Makarios, bu iddiasına açıklık getirmek için bir dizi örnek gösterir:
Baf Çiftliği konusunda Yüksek Anayasa Mahkemesinde davalı olan Kıbrıs Cumhuriyeti’ni değil, şikayetçi olanların desteklendiğini, çünkü davacı olanların Türk olduğunu iddia eder.
Kamu sektöründe devletin mali külfeti hesaba katılmadan yeni münhallerin açılması isteniyor.
Bakanlar ihtiyaç olmadığını söyledikleri halde bütün mevkilerin doldurulması talep ediliyor.
Türk yetkililerin doldurduğu mevkilere en yüksek ücretin ödenmesi öneriliyor. Anayasanın Türklere verdiği yetkiler devleti paralize etme yolunda kullanılıyor.
İki toplumu sürekli olarak ayrı tutmaya çalışılıyor ve işbirliği ile kaynaşmaya karşı çıkılıyor. Bunun özellikle ordunun yapısı ve sosyal hizmetler konularında görüldüğünü iddia eder.
Makarios, Dr. Küçük’e de bir suçlama getirir. Bakanlar Kuruluna Türklerin şahsi meselelerini taşıdığını iddia eder.
3-Makarios, bakanlar konusuna girmek istemediğini, çünkü işbirliğine zarar vermek istemediğini ileri sürer. Bakanların en iyisini yapmak için elinden gelen çabayı sarf ettiklerini söyler ve rencide edilmemeleri gerektiğini iddia eder.
4-Makarios, Dr. Küçük’ün bakanların Cumhurbaşkanı ve Cumhurbaşkanı Muavininin görüşleri doğrultusunda hareket etmeleri gerektiği yönündeki görüşüne karşı çıkar. Dr. Küçük’e “görüşleriniz demokrasiye aykırıdır” der. Bakanların kendi görüşleri olması ve bunu cesaretle ortaya koymalarından memnunluk duyduğunu belirtir. Robot gibi davranan bakanlara saygı duymadığını ve robotlardan oluşan bir bakanlar kurulu için ancak yas tutabileceğini söyler.
5-Makarios mektubunun sonunda, “genç Cumhuriyetimizin ilerlemesi için, kamusal yararı bir bütün olarak gözetmemiz gerektiğini düşünüyorum” der. Basit meselelerin büyük politikalar oluşturulmasına ve iki toplum arasındaki ilişkilere gölge düşürmesine izin verilmemesi gerektiğini ileri süren Makarios, bu amaca ulaşmak için Dr. Küçük ile her zaman ve her konuda görüşüp konuşmaktan mutluluk duyacağını söyler.

################

■ Görev 1:
Makarios'un mektubunu anlatan metne göre Makarios, robotlardan oluşan bir bakanlar kurulu için ne yapabileceğini söylüyor?
■ Görev 2:
Aşağıdaki satırlar arasında "where" dizesini barındıranları bulun ve her birini hiçbir değişiklik yapmadan kopyalayın.

■ Sağlanan veriler:
################

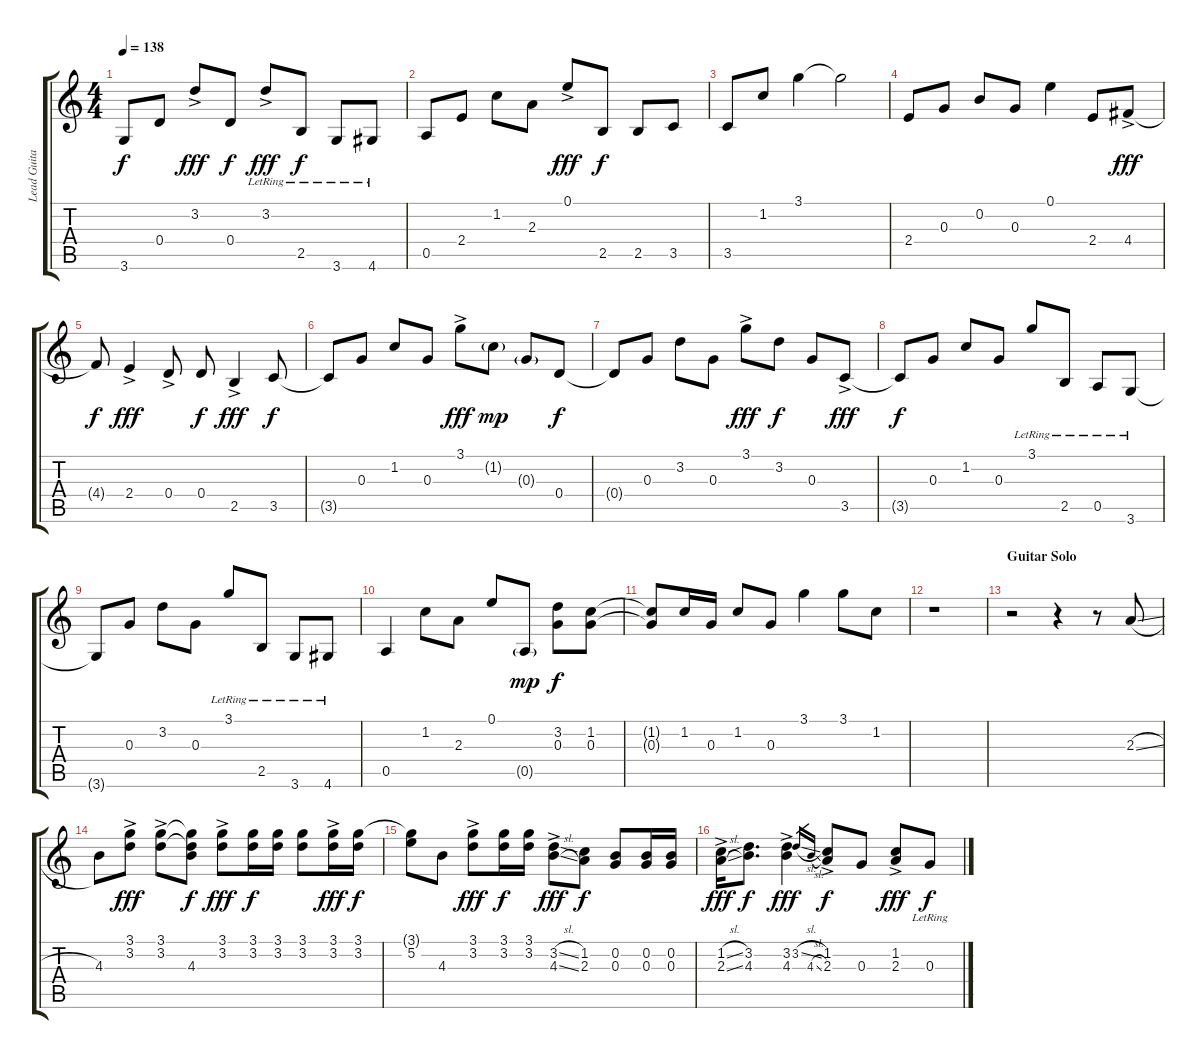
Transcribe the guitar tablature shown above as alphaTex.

\track ("Lead Guitar (Don Felder)" "Lead Guita") {instrument electricguitarclean}
\staff {score tabs}
\tuning (E4 B3 G3 D3 A2 E2) {hide}
\ts (4 4)
\tempo 138
\clef g2
\ks c
3.6{t}.8{dy f} 0.4.8 3.2{ac}.8{dy fff} 0.4.8{dy f} 3.2{ac lr}.8{dy fff} 2.5{lr}.8{dy f} 3.6{lr}.8 4.6{lr}.8 |
0.5.8 2.4.8 1.2.8 2.3.8 0.1{ac}.8{dy fff} 2.5.8{dy f} 2.5.8 3.5.8 |
3.5.8 1.2.8 3.1.4 3.1{t}.2 |
2.4.8 0.3.8 0.2.8 0.3.8 0.1.4 2.4.8 4.4{ac}.8{dy fff} |
4.4{t}.8{dy f} 2.4{ac}.4{dy fff} 0.4{ac}.8 0.4.8{dy f} 2.5{ac}.4{dy fff} 3.5.8{dy f} |
3.5{t}.8 0.3.8 1.2.8 0.3.8 3.1{ac}.8{dy fff} 1.2{g}.8{dy mp} 0.3{g}.8 0.4.8{dy f} |
0.4{t}.8 0.3.8 3.2.8 0.3.8 3.1{ac}.8{dy fff} 3.2.8{dy f} 0.3.8 3.5{ac}.8{dy fff} |
3.5{t}.8{dy f} 0.3.8 1.2.8 0.3.8 3.1{lr}.8 2.5{lr}.8 0.5{lr}.8 3.6{lr}.8 |
3.6{t}.8 0.3.8 3.2.8 0.3.8 3.1{lr}.8 2.5{lr}.8 3.6{lr}.8 4.6{lr}.8 |
0.5.4 1.2.8 2.3.8 0.1.8 0.5{g}.8{dy mp} (3.2 0.3).8{dy f} (1.2 0.3).8 |
(1.2{t} 0.3{t}).8 1.2.16 0.3.16 1.2.8 0.3.8 3.1.4 3.1.8 1.2.8 |
r.1 |
\section ("" "Guitar Solo")
r.2 r.4 r.8 2.3{sl}.8{volume 16} |
4.3.8 (3.1{ac} 3.2{ac}).8{dy fff} (3.1{ac} 3.2{ac}).8 (3.1{t} 3.2{t} 4.3).8{dy f} (3.1{ac} 3.2{ac}).8{dy fff} (3.1 3.2).16{dy f} (3.1 3.2).16 (3.1 3.2).8 (3.1{ac} 3.2{ac}).16{dy fff} (3.1 3.2).16{dy f} |
(3.1{t} 5.2).8 4.3.8 (3.1{ac} 3.2{ac}).8{dy fff} (3.1 3.2).16{dy f} (3.1 3.2).16 (3.2{sl ac} 4.3{sl ac}).8{dy fff} (1.2 2.3).8{dy f} (0.2 0.3).8 (0.2 0.3).16 (0.2 0.3).16 |
(1.2{sl ac} 2.3{sl ac}).16{dy fff} (3.2 4.3).8{d dy f} (3.2{ac} 4.3{ac}).4{dy fff} 3.2{sl}.16{gr} 4.3{sl}.16{gr} (1.2{ac} 2.3{ac}).8{dy f} 0.3.8 (1.2{ac} 2.3{ac}).8{dy fff} 0.3{lr}.8{dy f}
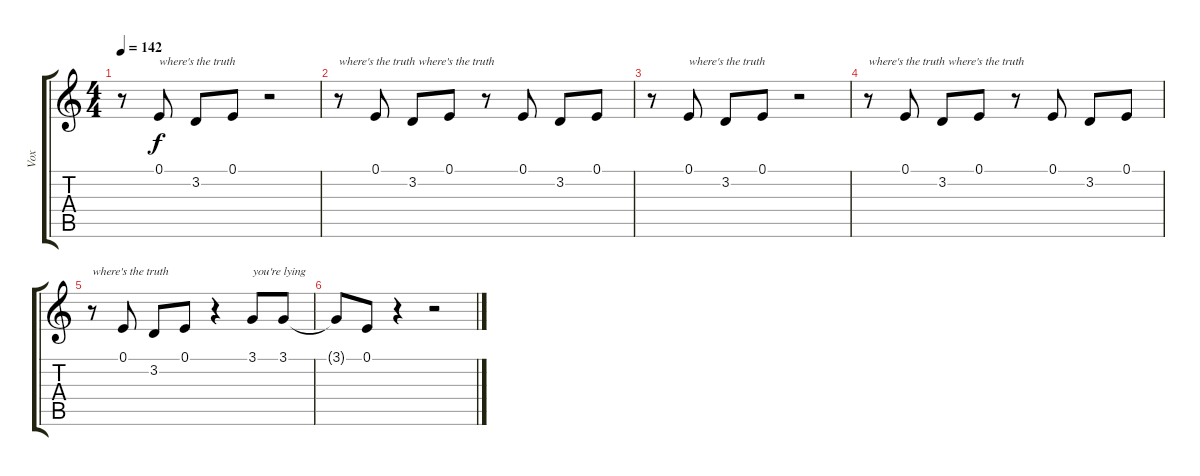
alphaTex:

\track ("Vox" "Vox") {instrument violin}
\staff {score tabs}
\tuning (E4 B3 G3 D3 A2 E2) {hide}
\ts (4 4)
\tempo 142
\clef g2
\ks c
r.8{dy f} 0.1.8{txt "where's the truth"} 3.2.8 0.1.8 r.2 |
r.8{txt "where's the truth where's the truth"} 0.1.8 3.2.8 0.1.8 r.8 0.1.8 3.2.8 0.1.8 |
r.8 0.1.8{txt "where's the truth"} 3.2.8 0.1.8 r.2 |
r.8{txt "where's the truth where's the truth"} 0.1.8 3.2.8 0.1.8 r.8 0.1.8 3.2.8 0.1.8 |
r.8{txt "where's the truth"} 0.1.8 3.2.8 0.1.8 r.4 3.1.8{txt "you're lying"} 3.1.8 |
3.1{t}.8 0.1.8 r.4 r.2
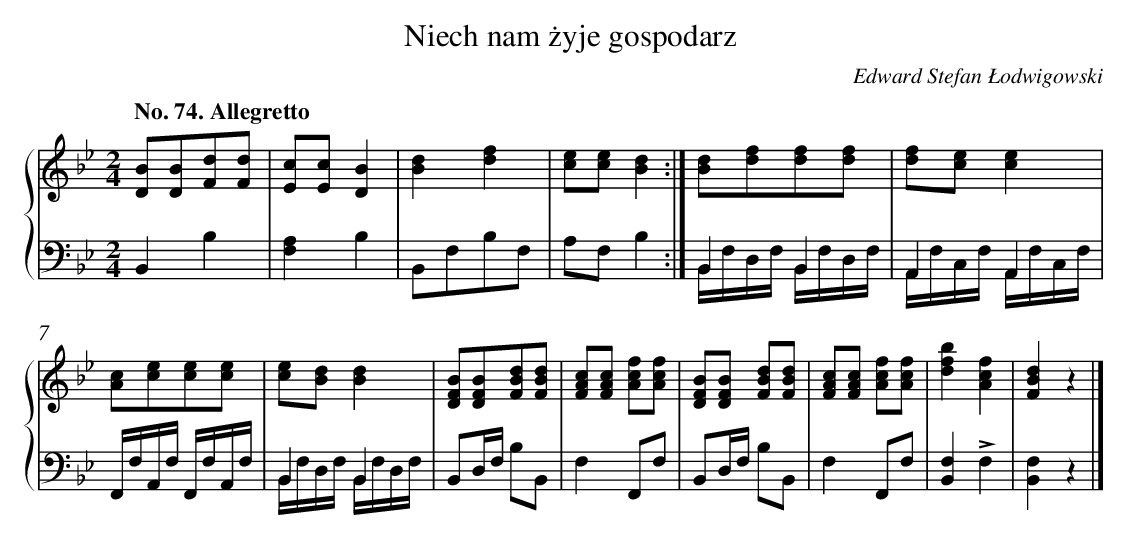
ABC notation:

X:1
T: Niech nam żyje gospodarz
C: Edward Stefan Łodwigowski
L: 1/8
M: 2/4
Q: "No. 74. Allegretto"
%%staves {1 2}
V: 1 clef=treble
V: 2 clef=bass
K: Bb
[V:1] [BD][BD][dF][dF] |
[V:2] B,,2B,2 |
[V:1] [cE][cE][B2D2] |
[V:2] [A,2F,2]B,2 |
[V:1] [d2B2][f2d2] |
[V:2] B,,F,B,F, |
[V:1] [ec][ec][d2B2] :|]
[V:2] A,F,B,2 :|]
[V:1] [dB][fd][fd][fd] |
[V:2] B,,2B,,2 & B,,/F,/D,/F,/ B,,/F,/D,/F,/ |
[V:1] [fd][ec][e2c2] |
[V:2] A,,2A,,2 & A,,/F,/C,/F,/ A,,/F,/C,/F,/ |
[V:1] [cA][ec][ec][ec] |
[V:2] F,,/F,/A,,/F,/ F,,/F,/A,,/F,/ |
[V:1] [ec][dB][d2B2] |
[V:2] B,,2B,,2 & B,,/F,/D,/F,/ B,,/F,/D,/F,/ |
[V:1] [BFD][BFD][dBF][dBF] |
[V:2] B,,D,/F,/ B,B,, |
[V:1] [cAF][cAF] [fcA][fcA] |
[V:2] F,2F,,F, |
[V:1] [BFD][BFD] [dBF][dBF] |
[V:2] B,,D,/F,/ B,B,, |
[V:1] [cAF][cAF] [fcA][fcA] |
[V:2] F,2F,,F, |
[V:1] [b2f2d2][f2c2A2] |
[V:2] [F,2B,,2]!accent!F,2 |
[V:1] [d2B2F2]z2 |]
[V:2] [F,2B,,2]z2 |]
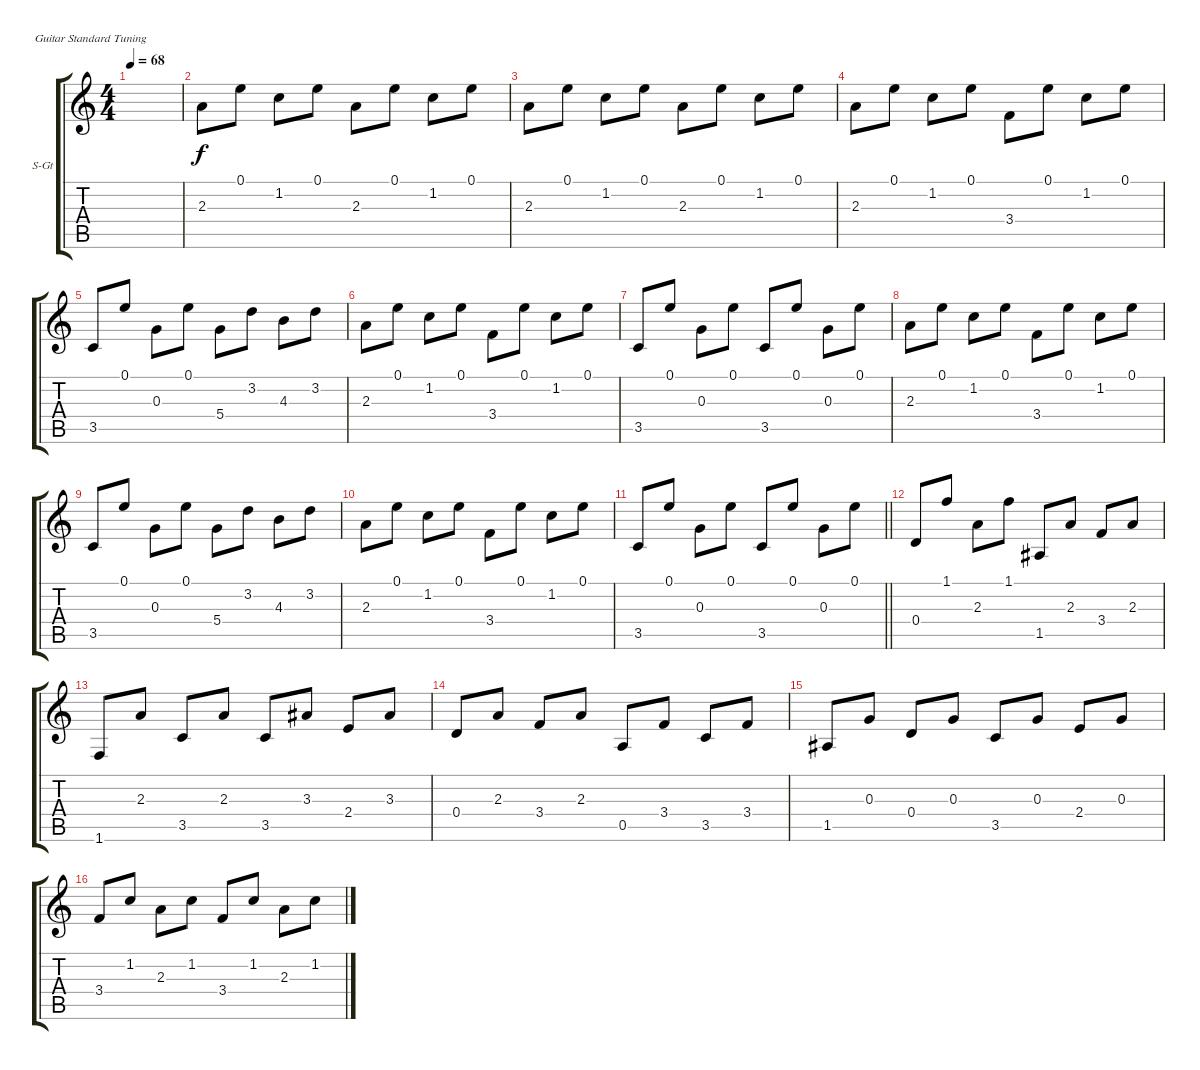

################

■ Doğru yanıt 1:
Böyle bir kurul için ancak yas tutabileceğini söylüyor.

■ Doğru yanıt 2:
r.8{dy f} 0.1.8{txt "where's the truth"} 3.2.8 0.1.8 r.2 |
r.8{txt "where's the truth where's the truth"} 0.1.8 3.2.8 0.1.8 r.8 0.1.8 3.2.8 0.1.8 |
r.8 0.1.8{txt "where's the truth"} 3.2.8 0.1.8 r.2 |
r.8{txt "where's the truth where's the truth"} 0.1.8 3.2.8 0.1.8 r.8 0.1.8 3.2.8 0.1.8 |
r.8{txt "where's the truth"} 0.1.8 3.2.8 0.1.8 r.4 3.1.8{txt "you're lying"} 3.1.8 |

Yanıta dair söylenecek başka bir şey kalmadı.